■ The task ■
The entries that follow should be reproduced exactly, with no images carried over.

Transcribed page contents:
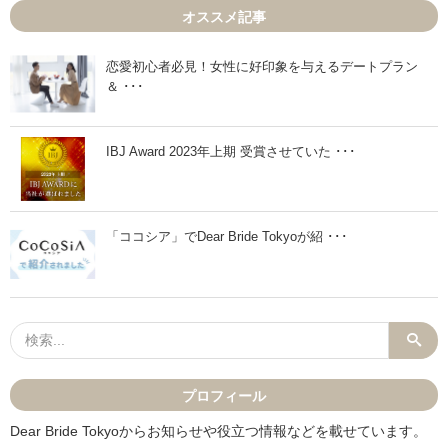
5
5
オススメ記事
月
月
1
1
1
8
日
日
恋愛初心者必見！女性に好印象を与えるデートプラン
」
」
＆ ･･･
IBJ Award 2023年上期 受賞させていた ･･･
「ココシア」でDear Bride Tokyoが紹 ･･･
プロフィール
Dear Bride Tokyoからお知らせや役立つ情報などを載せています。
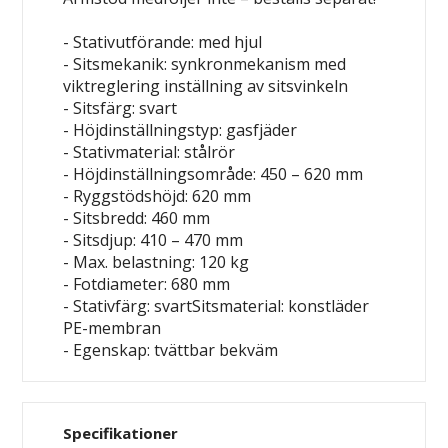
- Stativutförande: med hjul
- Sitsmekanik: synkronmekanism med
viktreglering
inställning av sitsvinkeln
- Sitsfärg: svart
- Höjdinställningstyp: gasfjäder
- Stativmaterial: stålrör
- Höjdinställningsområde: 450 – 620 mm
- Ryggstödshöjd: 620 mm
- Sitsbredd: 460 mm
- Sitsdjup: 410 – 470 mm
- Max. belastning: 120 kg
- Fotdiameter: 680 mm
- Stativfärg: svartSitsmaterial: konstläder
PE-membran
- Egenskap: tvättbar
bekväm
Specifikationer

■ Your response ■
5
5
オススメ記事
月
月
1
1
1
8
日
日
恋愛初心者必見！女性に好印象を与えるデートプラン
」
」
＆ ･･･
IBJ Award 2023年上期 受賞させていた ･･･
「ココシア」でDear Bride Tokyoが紹 ･･･
プロフィール
Dear Bride Tokyoからお知らせや役立つ情報などを載せています。
- Stativutförande: med hjul
- Sitsmekanik: synkronmekanism med
viktreglering
inställning av sitsvinkeln
- Sitsfärg: svart
- Höjdinställningstyp: gasfjäder
- Stativmaterial: stålrör
- Höjdinställningsområde: 450 – 620 mm
- Ryggstödshöjd: 620 mm
- Sitsbredd: 460 mm
- Sitsdjup: 410 – 470 mm
- Max. belastning: 120 kg
- Fotdiameter: 680 mm
- Stativfärg: svartSitsmaterial: konstläder
PE-membran
- Egenskap: tvättbar
bekväm
Specifikationer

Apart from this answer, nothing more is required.